Entre une certaine tendance à l’aversion au risque qui s’éternise chez les investisseurs francophones, la barrière linguistique et les complications réglementaires du côté des anglophones, les startupers francophones d’Afrique, sont à la peine. Pourtant, les talents ne manquent pas. C’est le cas de Farès Belghith, diplômé de l’Ecole polytechnique et de la Columbia University, qui a reçu le prix Seed Startup of the Year pour son entreprise Kamioun présentée comme l’ « Amazon des épiceries tunisiennes », ou celui de la jeune franco-malienne Mélanie Keïta, distinguée du prix Most promising entrepreneur of the Year avec la société Melanin Kapital qui accompagne les PME dans leur transition climatique. C’est aussi l’exemple de Sédric Degbo, prix Challenge de la Francophonie, un médecin béninois qui a lancé la plateforme REMA pour connecter les personnels de santé en Afrique en pleine pandémie de Covid-19,  ou celui du Sénégalais Oumar Basse, honoré du prix Serie A Startup of the Year pour Yobante Express (une marketplace qui connecte les coursiers au commerce local).

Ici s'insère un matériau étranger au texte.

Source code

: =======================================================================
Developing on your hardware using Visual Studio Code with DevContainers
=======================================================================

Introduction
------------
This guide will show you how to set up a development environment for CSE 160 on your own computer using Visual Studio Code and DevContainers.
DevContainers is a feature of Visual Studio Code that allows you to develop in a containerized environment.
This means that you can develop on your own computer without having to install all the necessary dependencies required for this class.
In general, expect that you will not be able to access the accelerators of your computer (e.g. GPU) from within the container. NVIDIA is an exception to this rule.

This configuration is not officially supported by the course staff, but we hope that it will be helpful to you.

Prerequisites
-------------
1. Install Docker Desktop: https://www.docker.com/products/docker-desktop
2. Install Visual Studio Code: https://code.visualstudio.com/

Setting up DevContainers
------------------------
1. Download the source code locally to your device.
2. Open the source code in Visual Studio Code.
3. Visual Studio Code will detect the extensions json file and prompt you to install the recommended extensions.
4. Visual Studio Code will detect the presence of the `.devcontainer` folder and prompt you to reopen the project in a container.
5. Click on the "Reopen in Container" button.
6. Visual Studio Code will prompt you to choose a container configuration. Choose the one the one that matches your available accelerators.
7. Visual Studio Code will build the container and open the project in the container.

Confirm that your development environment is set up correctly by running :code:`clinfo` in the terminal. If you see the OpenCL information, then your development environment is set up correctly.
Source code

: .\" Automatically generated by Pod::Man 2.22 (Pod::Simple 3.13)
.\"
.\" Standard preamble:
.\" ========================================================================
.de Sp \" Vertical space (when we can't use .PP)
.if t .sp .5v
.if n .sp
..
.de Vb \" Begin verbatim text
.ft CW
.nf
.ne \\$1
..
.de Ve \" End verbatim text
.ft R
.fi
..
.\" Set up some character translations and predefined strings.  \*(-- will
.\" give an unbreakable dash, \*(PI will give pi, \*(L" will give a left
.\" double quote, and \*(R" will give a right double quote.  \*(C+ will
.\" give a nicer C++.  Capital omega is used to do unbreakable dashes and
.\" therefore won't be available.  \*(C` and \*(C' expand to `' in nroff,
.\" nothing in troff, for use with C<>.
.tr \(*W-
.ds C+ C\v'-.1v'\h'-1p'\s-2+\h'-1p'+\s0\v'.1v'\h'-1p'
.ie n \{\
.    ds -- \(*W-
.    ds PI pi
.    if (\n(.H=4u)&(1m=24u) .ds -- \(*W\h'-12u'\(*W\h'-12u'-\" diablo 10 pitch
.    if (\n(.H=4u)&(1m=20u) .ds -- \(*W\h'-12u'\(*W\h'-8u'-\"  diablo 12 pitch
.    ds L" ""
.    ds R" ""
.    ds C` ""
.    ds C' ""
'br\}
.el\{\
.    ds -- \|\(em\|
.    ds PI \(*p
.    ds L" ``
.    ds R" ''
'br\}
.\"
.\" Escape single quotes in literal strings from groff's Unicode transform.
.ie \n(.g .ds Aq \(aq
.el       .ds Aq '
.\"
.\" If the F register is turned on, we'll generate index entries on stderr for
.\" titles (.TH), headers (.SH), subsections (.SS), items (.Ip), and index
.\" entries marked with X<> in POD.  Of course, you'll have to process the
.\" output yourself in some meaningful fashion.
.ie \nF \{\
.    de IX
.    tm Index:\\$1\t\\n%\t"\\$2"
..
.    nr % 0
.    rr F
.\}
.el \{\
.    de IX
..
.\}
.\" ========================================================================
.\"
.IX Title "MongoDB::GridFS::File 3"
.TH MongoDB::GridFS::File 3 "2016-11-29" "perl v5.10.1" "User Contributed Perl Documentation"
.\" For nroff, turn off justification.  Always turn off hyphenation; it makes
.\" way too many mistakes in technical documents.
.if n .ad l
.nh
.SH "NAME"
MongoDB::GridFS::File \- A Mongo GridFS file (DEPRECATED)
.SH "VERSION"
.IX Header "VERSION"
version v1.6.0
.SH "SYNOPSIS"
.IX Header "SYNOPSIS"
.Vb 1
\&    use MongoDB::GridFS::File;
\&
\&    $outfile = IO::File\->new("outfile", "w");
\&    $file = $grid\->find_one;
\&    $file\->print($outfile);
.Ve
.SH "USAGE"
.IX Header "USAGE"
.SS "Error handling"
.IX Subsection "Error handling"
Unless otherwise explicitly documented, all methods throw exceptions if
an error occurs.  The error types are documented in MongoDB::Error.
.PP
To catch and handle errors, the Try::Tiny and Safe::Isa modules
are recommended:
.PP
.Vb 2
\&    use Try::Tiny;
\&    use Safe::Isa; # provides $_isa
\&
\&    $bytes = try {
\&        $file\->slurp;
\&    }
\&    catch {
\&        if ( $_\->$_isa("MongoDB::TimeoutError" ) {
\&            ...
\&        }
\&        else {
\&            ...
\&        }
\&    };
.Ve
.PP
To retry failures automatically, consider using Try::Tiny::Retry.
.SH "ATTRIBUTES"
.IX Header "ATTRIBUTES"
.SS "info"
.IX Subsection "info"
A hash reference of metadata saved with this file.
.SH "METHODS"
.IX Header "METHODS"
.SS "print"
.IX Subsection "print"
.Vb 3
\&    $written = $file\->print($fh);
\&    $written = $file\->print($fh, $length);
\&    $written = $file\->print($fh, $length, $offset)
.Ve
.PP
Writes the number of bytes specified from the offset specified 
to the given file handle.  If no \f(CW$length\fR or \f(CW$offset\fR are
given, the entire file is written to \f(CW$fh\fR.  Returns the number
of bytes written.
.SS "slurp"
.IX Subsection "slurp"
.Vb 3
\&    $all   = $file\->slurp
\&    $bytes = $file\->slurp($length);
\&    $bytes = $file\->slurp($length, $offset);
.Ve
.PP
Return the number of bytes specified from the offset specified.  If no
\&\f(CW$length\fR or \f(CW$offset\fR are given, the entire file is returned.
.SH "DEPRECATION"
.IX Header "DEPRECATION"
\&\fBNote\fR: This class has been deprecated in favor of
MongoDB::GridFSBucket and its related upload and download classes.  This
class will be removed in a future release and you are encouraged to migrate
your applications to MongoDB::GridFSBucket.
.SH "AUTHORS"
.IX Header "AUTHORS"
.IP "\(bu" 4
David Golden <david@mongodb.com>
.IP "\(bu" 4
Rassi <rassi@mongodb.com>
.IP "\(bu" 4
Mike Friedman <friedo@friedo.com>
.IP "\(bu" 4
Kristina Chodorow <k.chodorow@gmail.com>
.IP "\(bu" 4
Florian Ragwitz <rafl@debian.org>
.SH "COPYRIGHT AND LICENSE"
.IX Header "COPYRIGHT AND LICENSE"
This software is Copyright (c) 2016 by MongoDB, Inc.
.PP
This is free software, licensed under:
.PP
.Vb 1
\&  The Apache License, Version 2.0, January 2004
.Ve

« En dehors de Partech Africa et de Breega, il y a encore trop peu d’investisseurs de poids sur l’Afrique francophone », considère la directrice de l’investissement de Saviu Ventures qui s’intéresse précisément aux startups francophones du continent. Néanmoins, l’Afrique francophone a intégré le top 5 des startup-nations les plus attractives d’Afrique en 2021, et sa croissance a été 2,6 fois plus rapide que sur le reste du continent, d’après le dernier rapport Partech Africa.